Si quelques secteurs du S & P 500 arrivent à conserver des points, en revanche, les 18 sous-groupes sectoriels du DJ Stoxx 600 évoluent tous dans le rouge un an après l'éclatement de la crise financière, les bancaires en tête (44 %).

Même ceux considérés comme défensifs, ceux qui sont sensés moins exposer l'investisseur à la chute des marchés, n'ont guère offert de résistance.

On pense aux actions de l'agroalimentaire (-22 %) et des télécoms (-18 %). Entre juillet et décembre 2007, ils étaient pourtant parvenus à maintenir la tête hors de l'eau.

« Les télécoms n'ont pas assumé leur statut de valeurs défensives, en raison de leur forte détention par des institutionnels (assureurs), qui ont cherché à réduire leur exposition aux marchés. De plus, les craintes inflationnistes ont pesé sur ces valeurs sensibles à la tension des taux d'intérêt », explique Frédéric Buzare.

Toujours au rayon des déceptions, les valeurs pétrolières se sont contractées de 20,5 %, alors que les cours du Brent ont bondi de 70 %. « Le prix moyen du baril est plus élevé que lors des précédentes décennie s », reconnaît le gestionnaire. Mais le prix de revient est, lui aussi, plus élevé, en raison de l'inflation des coûts dans ce secteur. Pour accorder des contrats d'exploitation, les pays exigent, par exemple, plus de contribution financière de la part des compagnies ».

En dépit de l'envolée des prix du brut, le compartiment de la chimie (-8 %) a, par contre, limité la casse. « Mais il s'agit d'une performance positive en trompe l'oeil », prévient Buzare. Ce secteur la doit aux titres d'entreprises qui ont bénéficié de la hausse des prix des produits agricoles. Comme Syngenta (+13 %) à Zurich, ou Monsanto (+64 %) à Wall Street ». Face à ces valeurs, des titres comme Rhodia et Ciba se sont effondrés de près de 70 % et 65 % !

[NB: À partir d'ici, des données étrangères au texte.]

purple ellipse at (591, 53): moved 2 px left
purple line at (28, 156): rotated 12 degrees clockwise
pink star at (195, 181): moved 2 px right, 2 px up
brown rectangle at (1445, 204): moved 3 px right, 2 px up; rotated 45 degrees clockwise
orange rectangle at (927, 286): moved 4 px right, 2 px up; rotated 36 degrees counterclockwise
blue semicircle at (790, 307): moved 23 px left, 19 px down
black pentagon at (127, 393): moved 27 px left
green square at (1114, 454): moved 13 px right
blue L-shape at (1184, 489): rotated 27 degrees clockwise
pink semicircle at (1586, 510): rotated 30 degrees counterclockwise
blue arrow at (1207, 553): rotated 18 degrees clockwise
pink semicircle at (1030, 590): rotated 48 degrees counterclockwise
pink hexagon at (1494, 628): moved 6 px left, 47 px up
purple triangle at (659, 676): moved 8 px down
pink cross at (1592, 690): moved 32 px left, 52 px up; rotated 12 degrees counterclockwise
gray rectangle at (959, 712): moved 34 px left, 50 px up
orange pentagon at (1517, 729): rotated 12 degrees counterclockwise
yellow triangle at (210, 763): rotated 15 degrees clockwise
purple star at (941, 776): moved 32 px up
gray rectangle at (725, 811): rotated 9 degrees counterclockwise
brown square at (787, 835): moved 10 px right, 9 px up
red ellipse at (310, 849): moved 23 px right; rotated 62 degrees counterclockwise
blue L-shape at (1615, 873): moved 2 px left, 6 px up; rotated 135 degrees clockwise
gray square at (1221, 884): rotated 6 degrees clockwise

Les aciéristes, qui ont également bénéficié de leur capacité à fixer les prix -et du boom des économies émergentes- ont résisté à la déprime des Bourses. « Cela ne pourra cependant se poursuivre encore bien longtemps, souligne Buzare, dans la mesure où leurs principaux clients, comme les constructeurs automobiles, connaissent actuellement des difficultés ».

Enfin, les « utilities » n'ont pas non plus à rougir de leur tenue (-13,1 %), du fait de leur « pricing power » élevé (capacité d'augmenter leurs prix de vente). « Il y a cependant une limite à cette capacité dans la mesure où une hausse sans fin des prix risque de provoquer un mécontentement social », affirme Buzare. Comme pour les autres secteurs qui ont été en mesure de limiter la casse, le gestionnaire n'écarte pas des prises de bénéfices.